In loadDataset() you have

`for x in range(len(dataset)-1):`

This should simply be:

`for x in range(len(dataset)):`

otherwise the last row of data is omitted!

Thank you so much

great

thank very much

That’s great! I’ve tried so many books and articles to start learning ML. Your article is the first clear one! Thank you a lot! Please, keep teaching us!)

Thanks Gleb!

Hi Jason,

Thanks for this amazing introduction! I have two questions that relate to my study on this.

First is, how is optimization implemented in this code?

Second is, what is the strength of the induction this algorithm is making as explained above, will this is be a useful induction for a thinking machine?

Thank you so much!

HI jason;

it is great tutorial it help me alot thanks for great effort but i have queastion what if i want to split the data in to randomly 100 training set and 50 test set and i want to generate in separate file with there values instead of printing total numbers? becaouse i want to test them in hugin

thank you so much!

Hi Jason,

It is a really great tutorial. Your article is so clear, but I have a problem.

When I run code, I see the right classification.

> predicted=’Iris-virginica’, actual=’Iris-virginica’

> predicted=’Iris-virginica’, actual=’Iris-virginica’

> predicted=’Iris-virginica’, actual=’Iris-virginica’

> predicted=’Iris-virginica’, actual=’Iris-virginica’

…

However, accuracy is 0%. I run accuracy test but there is no problem with code.

How can I fix the accuracy? Where do I make mistake?

Thanks for reply and your helps.

Hi, I solved this doing this:

Originaly, on the step 5, in the function getAccuracy you have:

…

for x in range(len(testSet)):

if testSet[x][-1] is predictions[x]:

correct += 1

…

The key here is in the IF statement:

if testSet[x][-1] is predictions[x]:

Change “IS” to “==” so the getAccuracy now is:

…

for x in range(len(testSet)):

if testSet[x][-1] == predictions[x]:

correct += 1

…

That solve the problem and works ok!!

I think setting the value of K plays an important role in the accuracy of the prediction. How to determine the best value of ‘K’ . Please suggest some best practices ?
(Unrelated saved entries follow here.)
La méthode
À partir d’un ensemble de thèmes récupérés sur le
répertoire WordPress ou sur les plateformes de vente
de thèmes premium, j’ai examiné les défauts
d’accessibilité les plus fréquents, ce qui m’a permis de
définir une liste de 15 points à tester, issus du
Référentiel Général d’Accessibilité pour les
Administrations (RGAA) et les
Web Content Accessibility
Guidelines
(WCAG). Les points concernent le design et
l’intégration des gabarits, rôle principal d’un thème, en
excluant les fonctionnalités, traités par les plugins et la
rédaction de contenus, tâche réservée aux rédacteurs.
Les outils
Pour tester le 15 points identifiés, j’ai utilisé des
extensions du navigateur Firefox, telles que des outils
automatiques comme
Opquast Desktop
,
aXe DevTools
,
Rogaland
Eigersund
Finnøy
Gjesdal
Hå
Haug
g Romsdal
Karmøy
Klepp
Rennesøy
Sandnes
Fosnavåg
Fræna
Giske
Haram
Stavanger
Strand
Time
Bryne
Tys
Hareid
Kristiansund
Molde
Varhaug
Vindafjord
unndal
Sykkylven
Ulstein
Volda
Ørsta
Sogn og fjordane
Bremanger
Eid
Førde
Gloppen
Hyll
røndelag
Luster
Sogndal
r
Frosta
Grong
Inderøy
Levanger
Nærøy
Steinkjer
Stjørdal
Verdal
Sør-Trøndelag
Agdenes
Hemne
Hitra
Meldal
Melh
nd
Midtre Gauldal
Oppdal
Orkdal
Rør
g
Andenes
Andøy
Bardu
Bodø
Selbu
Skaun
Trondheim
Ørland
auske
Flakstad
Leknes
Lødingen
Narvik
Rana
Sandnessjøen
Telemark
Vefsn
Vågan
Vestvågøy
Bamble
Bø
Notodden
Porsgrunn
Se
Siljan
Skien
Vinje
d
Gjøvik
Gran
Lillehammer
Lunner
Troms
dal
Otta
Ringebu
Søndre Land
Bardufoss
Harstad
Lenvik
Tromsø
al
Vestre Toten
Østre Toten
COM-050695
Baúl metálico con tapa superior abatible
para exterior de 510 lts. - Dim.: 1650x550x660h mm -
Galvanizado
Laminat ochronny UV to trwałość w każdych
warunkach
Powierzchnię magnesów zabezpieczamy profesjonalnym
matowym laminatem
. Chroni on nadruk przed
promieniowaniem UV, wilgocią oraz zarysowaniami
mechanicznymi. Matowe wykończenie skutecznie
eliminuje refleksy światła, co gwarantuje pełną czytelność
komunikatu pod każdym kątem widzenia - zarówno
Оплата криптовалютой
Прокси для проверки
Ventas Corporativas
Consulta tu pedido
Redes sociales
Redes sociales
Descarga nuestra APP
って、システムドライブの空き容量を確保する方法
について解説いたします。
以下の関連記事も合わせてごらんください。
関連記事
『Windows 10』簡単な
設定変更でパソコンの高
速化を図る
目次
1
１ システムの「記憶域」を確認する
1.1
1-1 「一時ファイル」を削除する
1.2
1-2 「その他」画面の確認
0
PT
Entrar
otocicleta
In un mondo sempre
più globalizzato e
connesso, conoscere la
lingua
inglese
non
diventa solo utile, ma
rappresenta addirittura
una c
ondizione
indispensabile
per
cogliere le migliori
Dear, How to do it for muticlass classifcation with data in excelsheet: images of digits(not handwritten) and label of that image in corresponding next column of excel ??
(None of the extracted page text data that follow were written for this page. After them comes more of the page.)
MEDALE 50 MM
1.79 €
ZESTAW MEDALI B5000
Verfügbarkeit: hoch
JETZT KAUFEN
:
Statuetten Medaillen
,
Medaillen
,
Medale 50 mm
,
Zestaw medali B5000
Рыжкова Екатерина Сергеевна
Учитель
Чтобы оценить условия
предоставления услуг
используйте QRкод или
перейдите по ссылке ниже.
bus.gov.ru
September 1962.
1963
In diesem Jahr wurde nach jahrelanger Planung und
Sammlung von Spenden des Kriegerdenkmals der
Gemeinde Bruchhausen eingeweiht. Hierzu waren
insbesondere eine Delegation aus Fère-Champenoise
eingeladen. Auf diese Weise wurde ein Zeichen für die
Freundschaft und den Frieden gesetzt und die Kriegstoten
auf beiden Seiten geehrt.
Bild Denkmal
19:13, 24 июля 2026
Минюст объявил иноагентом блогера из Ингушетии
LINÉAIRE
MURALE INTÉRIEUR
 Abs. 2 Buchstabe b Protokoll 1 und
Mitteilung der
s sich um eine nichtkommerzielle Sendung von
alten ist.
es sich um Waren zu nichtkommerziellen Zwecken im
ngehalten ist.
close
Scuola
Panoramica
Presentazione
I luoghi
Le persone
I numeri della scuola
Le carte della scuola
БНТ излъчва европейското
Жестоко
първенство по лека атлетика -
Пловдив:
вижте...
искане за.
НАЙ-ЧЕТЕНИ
Your this tutorial is totally on numeric data, just gave me the idea with images.

Very clear explanation and step by step working make this very understandable. I am not sure why the list sortedVotes within the function getResponse is reversed, I thought getResponse is meant to return the most common key in the dictionary classVotes. If you reverse the list, doesn’t this return the least common key in the dictionary?

I do not know how to take the k nearest neighbour for 3 classes for ties vote for example [1,1,2,2,0]. Since for two classes, with k=odd values, we do find the maximum vote for the two classes but ties happens if we choose three classes.

Thanks in advance

hi

thanks for this great effort buddy

i have some basic questions:

1: i opened “iris.data’ file and it is simply in html window. how to download?

2: if do a copy paste technique from html page. where to copy paste?

You can use File->Save as in your browser to save the file or copy the text and paste it int a new file and save it as the file “iris.data” expected by the tutorial.

I hope that helps.

Jason.

This is a really simple but thorough explaination. Thanks for the efforts.

Could you suggest me how to draw a scatter plot for the 3 classes. It will be really great if you could upload the code. Thanks in advance!

What if we want to classify text into categories using KNN,

e.g a given paragraph of text defines {Politics,Sports,Technology}

I’m Working on a project to Classify RSS Feeds

How to download the file without using library csv at the first stage?